I'm tired of arguing with people who don't understand what the California law is trying to do so I'm going to try making this copy-pastable.

  1. That's not how it would work. It's a local setting in the OS.
  2. It's actually a pretty good idea in theory to have a standardized way of communicating age category signals to websites and programs from the OS level. Device admin can set a user for their child and they won't then be able to lie to say they're older, eg to access 18+ content or buy mature games on steam.
  3. A California law is NOT the way to implement this, but the industry didn't self regulate so this is what you get. The solution is not to yell about California but to work to find a privacy respecting method to meet this so that worse laws aren't passed.
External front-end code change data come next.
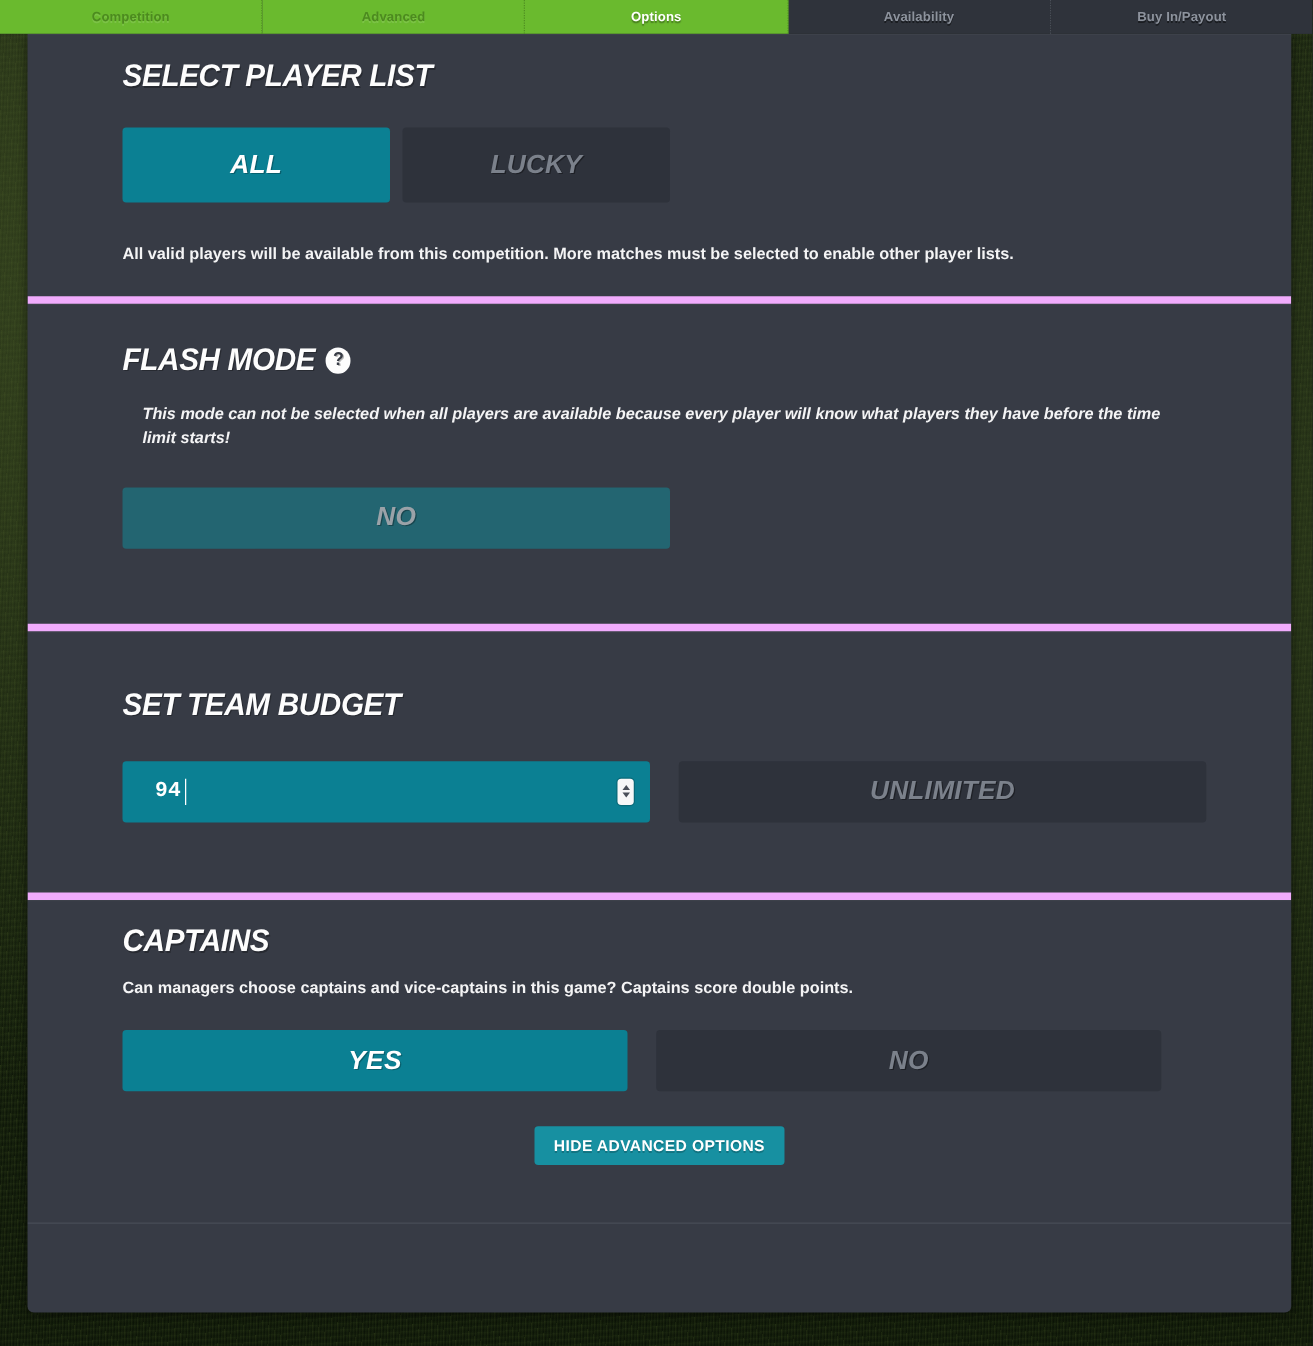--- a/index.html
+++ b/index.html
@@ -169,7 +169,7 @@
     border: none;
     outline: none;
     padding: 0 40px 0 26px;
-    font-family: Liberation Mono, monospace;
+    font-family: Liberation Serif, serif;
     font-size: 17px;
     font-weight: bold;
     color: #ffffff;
The California law is really not bad in what it requires, but future laws could be.
[–] apparia@discuss.tchncs.de 1 points 1 day ago* (last edited 1 day ago)

Thanks, honestly I had not actually read the bill before coming here to shitpost, and it seems like yeah it's more well-intentioned than people are giving it credit for.

I still have serious reservations about the broadness, vagueness, and premise that mandatory age signals are a good idea at all -- it's a lateral move at best; weakly attempting to kerb the most overtly predatory parts of the whole "age verification" movement, without opposing the idea itself.

But you're right, it's not the blatant data-vacuuming law that I think some people imagine it to be.